The show was packed, and rightly so – artists Teale Hatheway, Echo Lew, Marilyn Lowey, and Sasha Raphael Vom Dorp each contributed brilliant, immersive elements to this exhibition. Each artist’s work creates a separate mini-world within the gallery. Running through October 9th, visitors will see four separate visions of light, shadow, and self.

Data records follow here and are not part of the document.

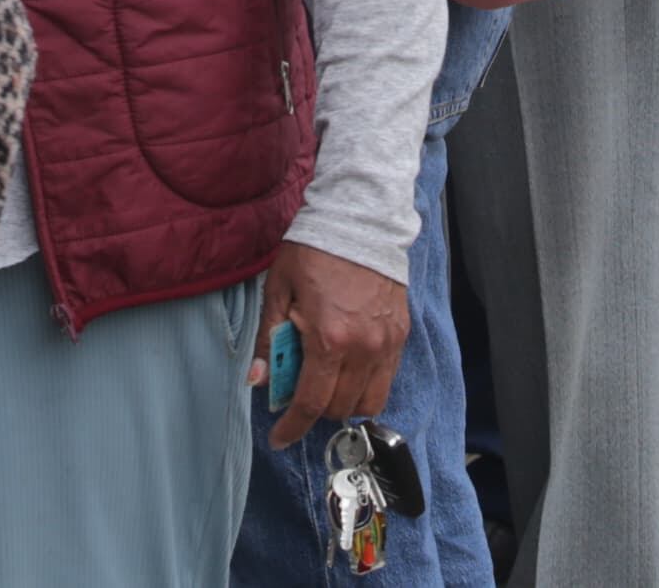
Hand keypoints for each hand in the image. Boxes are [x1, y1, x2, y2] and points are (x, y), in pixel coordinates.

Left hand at [252, 240, 408, 447]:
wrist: (359, 219)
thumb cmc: (314, 251)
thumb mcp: (279, 291)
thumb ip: (269, 340)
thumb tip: (258, 379)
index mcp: (328, 338)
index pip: (311, 403)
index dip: (292, 427)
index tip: (279, 438)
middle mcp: (362, 348)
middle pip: (339, 408)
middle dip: (315, 410)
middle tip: (299, 390)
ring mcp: (386, 344)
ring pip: (369, 402)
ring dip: (343, 403)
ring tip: (326, 381)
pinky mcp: (400, 336)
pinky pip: (385, 380)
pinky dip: (365, 385)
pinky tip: (348, 367)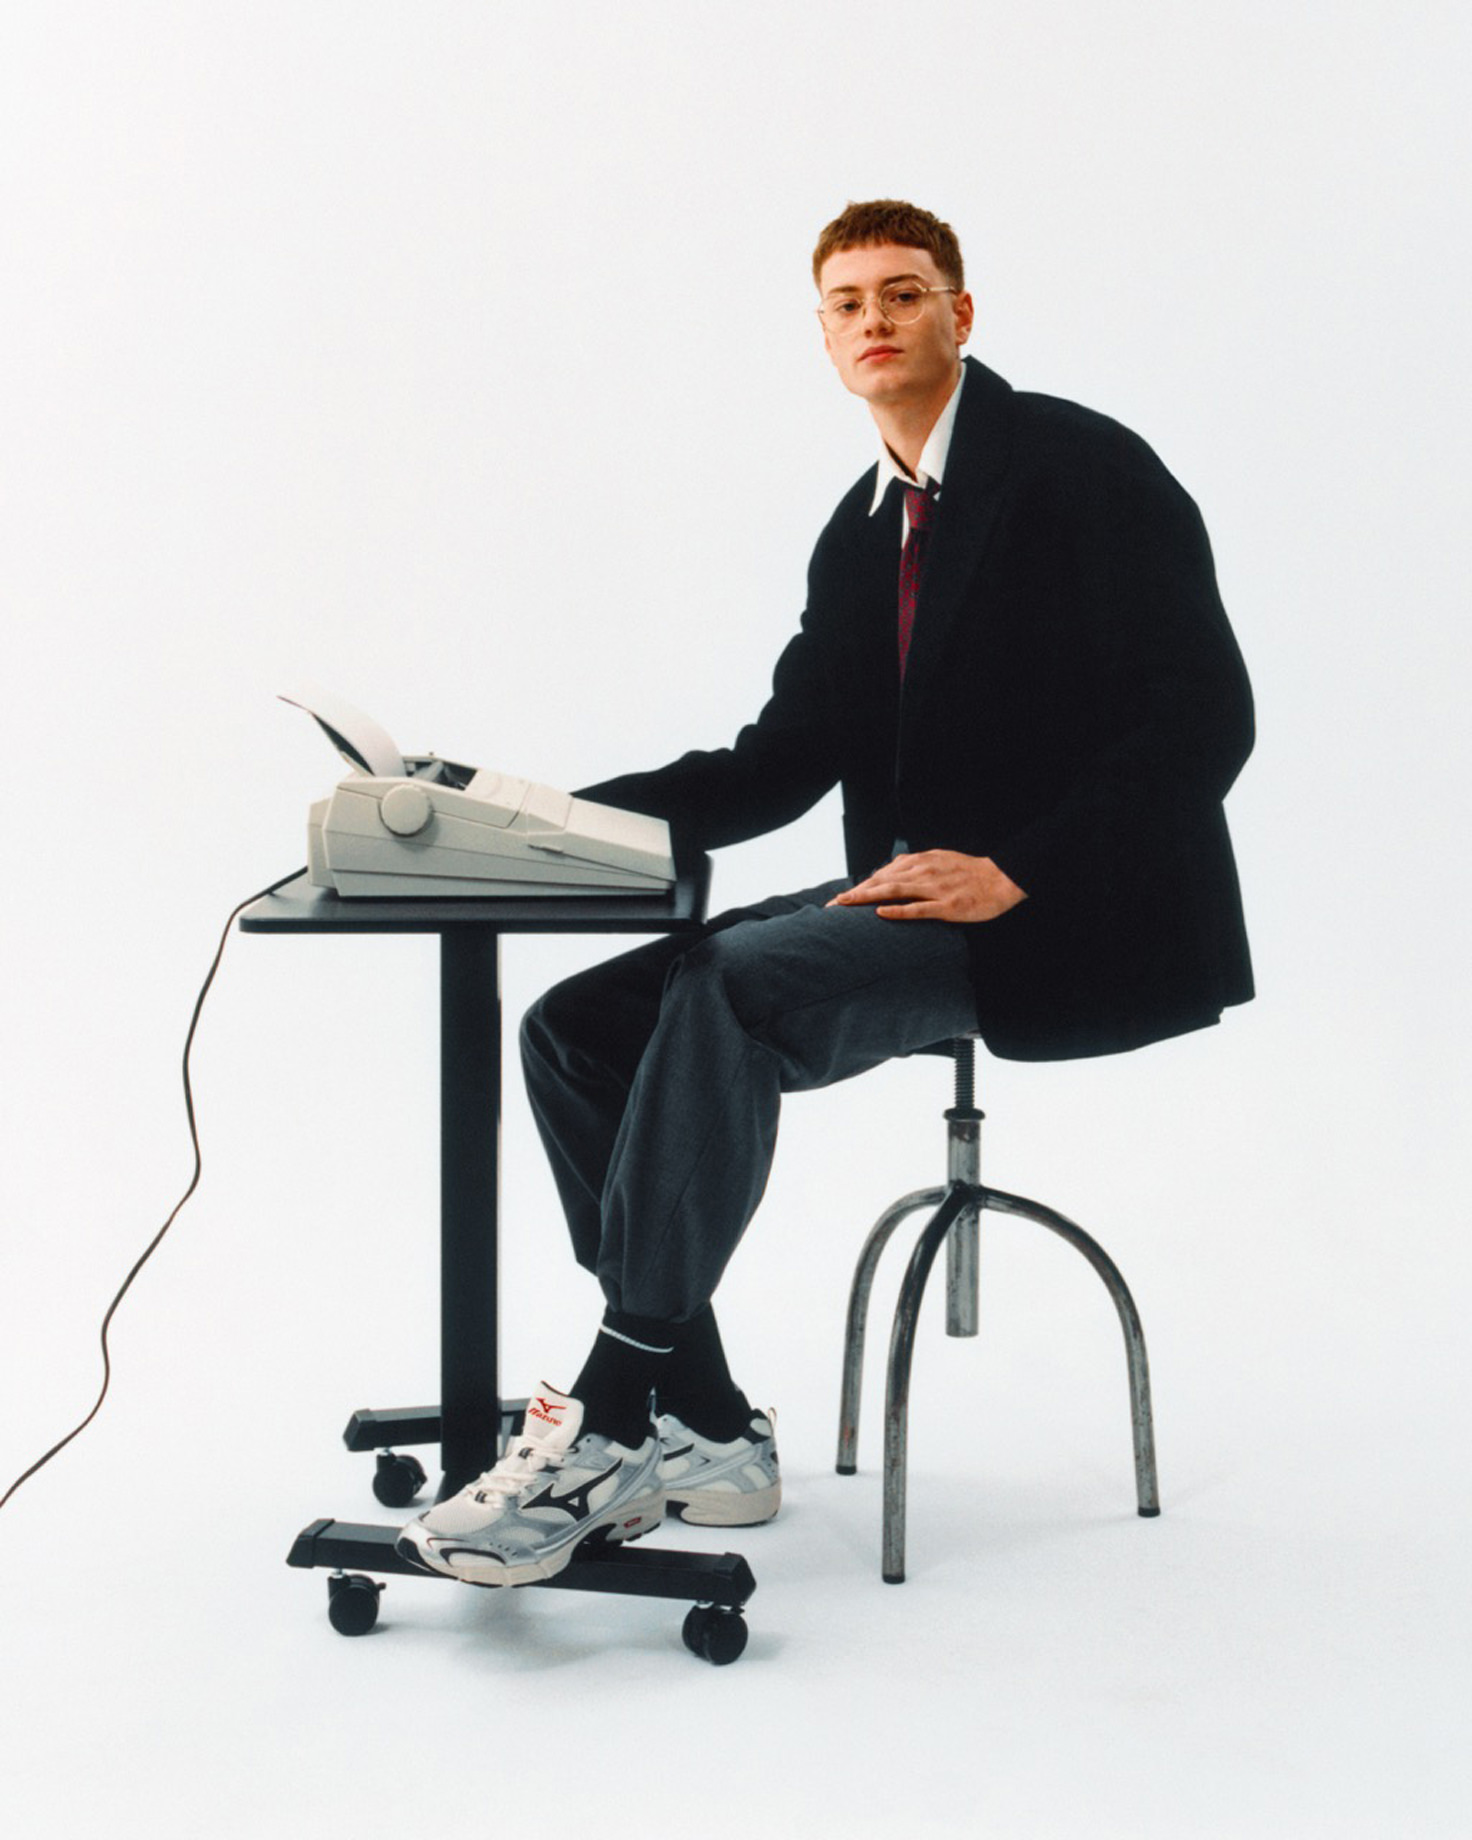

Teale Hathaway – Fragmented Realities: City of Dreams
The artist’s work is about memory, grounding, understanding, and experience; with beautifully detailed yet fragmented images. Hatheway’s self-taught architectonic drawing and the ethereal nature she evokes of even the most common subjects combines the experimental with the investigative, using the often unsung history of Los Angeles architecture to enthrall viewers and advocate for the city’s preservation. The artist describes her subject matter as “a means to ground myself in a tangible environment in which an understanding of the whole is made up of an experience of the parts.” The LAAA exhibit is made up of free-hanging paintings with layered elements of street lights. It’s a whole glowing city.
Sasha Vom Dorp – Synesthesia – Inside Sound and Light
Do we hear color? See the sound of light? Vom Dorp suggests we do with her mechanical feedback loop Sound Illuminator which quite literally translates color into sound. Constructed from a salvaged 727-jet nose cowling, rippled patterns and waves let viewers see the sounds they are hearing. While Vom Dorp’s archival pigment prints continue to show, the haunting Sound Illuminator was a unique creation viewable only on opening night. Enter a portal of light and share an otherworldly experience with Vom Dorp.
Echo Lew – Light in Space
Light drawings etched into photographs. Twenty-eight years of traditional drawing led Lew to this powerful expression of small lights and an open shutter. Printed on canvas and water-color paper, motion is trapped in the realm of light creating an ethereal and delicate pattern that seems to visually buzz like a congregation of bees. The artist says “During an exposure time of approximately one minute, I manipulate lights in front of the camera. Sometimes I invert the positive image to a negative one on a computer but otherwise the Light Drawings are not manipulated.”
Marilyn Lowey – Dark Side of Her Broom
There’s something magical here. A chimera of light created from eye glass lenses, jewelry wire, and acrylic in Levitation Ashra #1 Mom’s Shadow; projected lights, video of a burial, and more glass lenses take on aspects of an interstellar dimension in Levitation Ashra #2 The Burial. Most striking perhaps are the light curtains, with a thousand eye glass lenses refracting their own vision attached by slip rings. What we see is not necessarily what we get. Moving light and shadow, the unseen mystery of illusion, the fine line between perception and vision.
Slip inside an enlightening experience before the show closes October 9th. Gallery 825 is located at 825 N. La Cienega just shy of Santa Monica Boulevard.